= What to work on =
Check every line below for the string "State". Copy the ones that have it.

= Input =

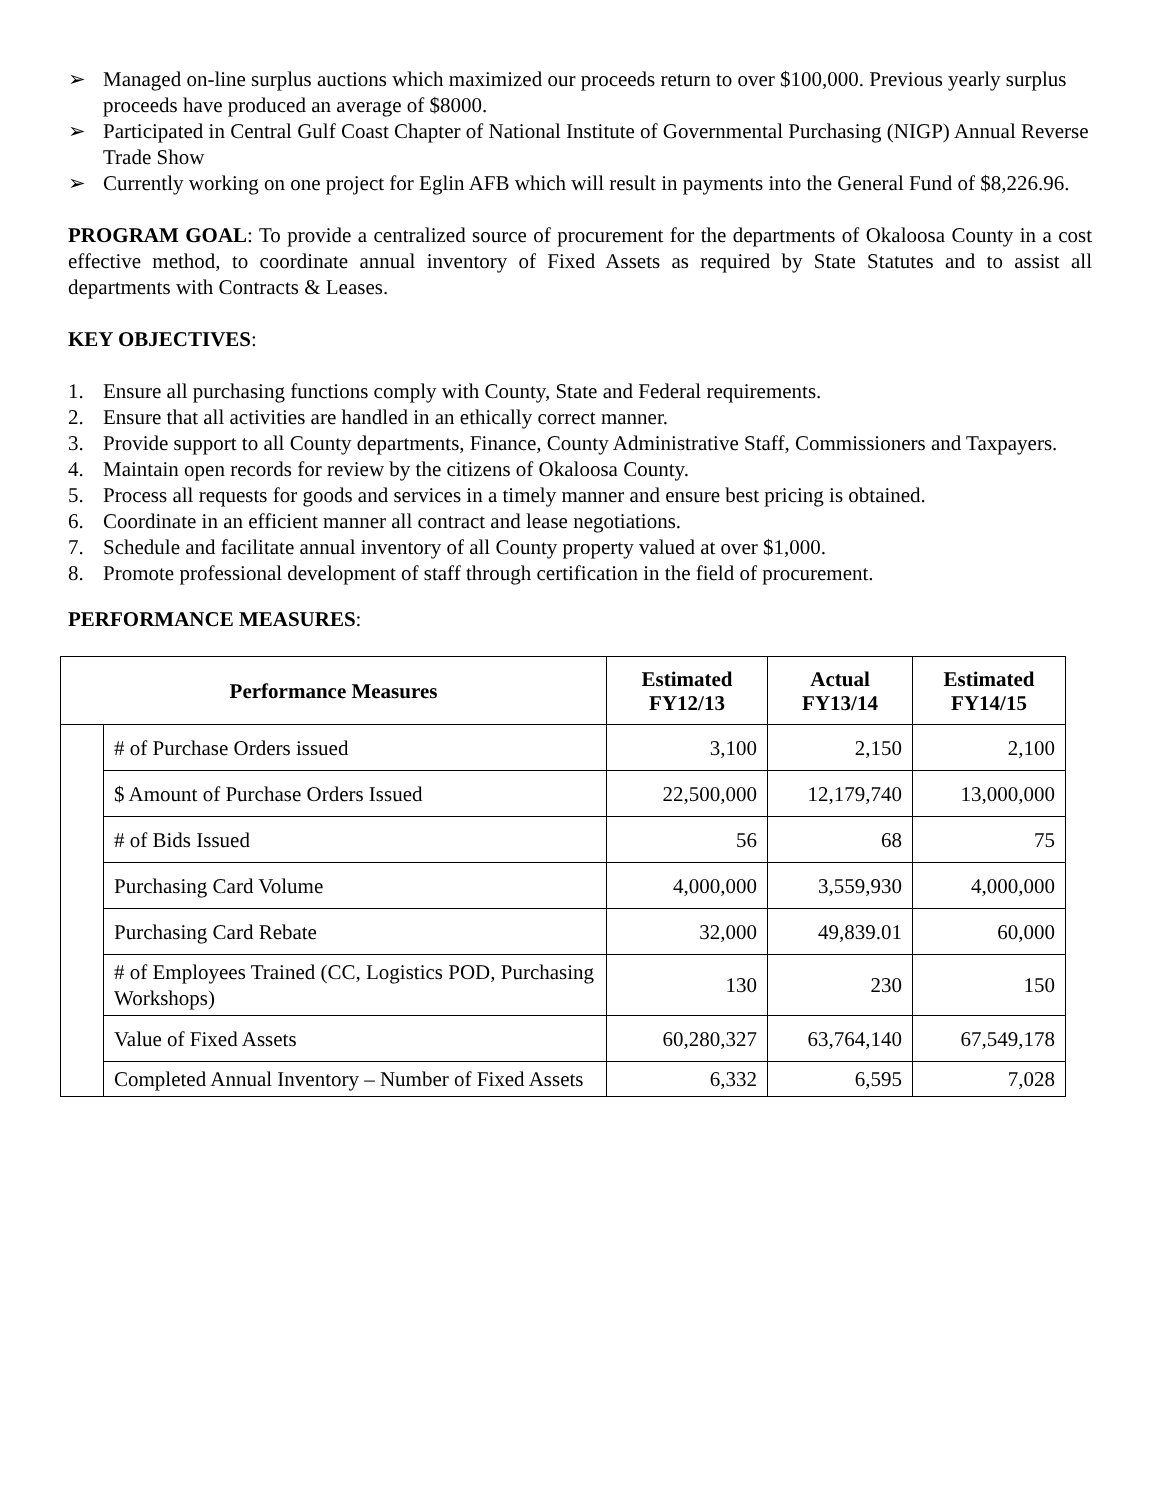➢ Managed on-line surplus auctions which maximized our proceeds return to over $100,000. Previous yearly surplus proceeds have produced an average of $8000.
➢ Participated in Central Gulf Coast Chapter of National Institute of Governmental Purchasing (NIGP) Annual Reverse Trade Show
➢ Currently working on one project for Eglin AFB which will result in payments into the General Fund of $8,226.96.
PROGRAM GOAL: To provide a centralized source of procurement for the departments of Okaloosa County in a cost effective method, to coordinate annual inventory of Fixed Assets as required by State Statutes and to assist all departments with Contracts & Leases.
KEY OBJECTIVES:
1. Ensure all purchasing functions comply with County, State and Federal requirements.
2. Ensure that all activities are handled in an ethically correct manner.
3. Provide support to all County departments, Finance, County Administrative Staff, Commissioners and Taxpayers.
4. Maintain open records for review by the citizens of Okaloosa County.
5. Process all requests for goods and services in a timely manner and ensure best pricing is obtained.
6. Coordinate in an efficient manner all contract and lease negotiations.
7. Schedule and facilitate annual inventory of all County property valued at over $1,000.
8. Promote professional development of staff through certification in the field of procurement.
PERFORMANCE MEASURES:
| Performance Measures | | Estimated FY12/13 | Actual FY13/14 | Estimated FY14/15 |
| --- | --- | --- | --- | --- |
| | # of Purchase Orders issued | 3,100 | 2,150 | 2,100 |
| | $ Amount of Purchase Orders Issued | 22,500,000 | 12,179,740 | 13,000,000 |
| | # of Bids Issued | 56 | 68 | 75 |
| | Purchasing Card Volume | 4,000,000 | 3,559,930 | 4,000,000 |
| | Purchasing Card Rebate | 32,000 | 49,839.01 | 60,000 |
| | # of Employees Trained (CC, Logistics POD, Purchasing Workshops) | 130 | 230 | 150 |
| | Value of Fixed Assets | 60,280,327 | 63,764,140 | 67,549,178 |
| | Completed Annual Inventory – Number of Fixed Assets | 6,332 | 6,595 | 7,028 |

= Answer space =
PROGRAM GOAL: To provide a centralized source of procurement for the departments of Okaloosa County in a cost effective method, to coordinate annual inventory of Fixed Assets as required by State Statutes and to assist all departments with Contracts & Leases.
1. Ensure all purchasing functions comply with County, State and Federal requirements.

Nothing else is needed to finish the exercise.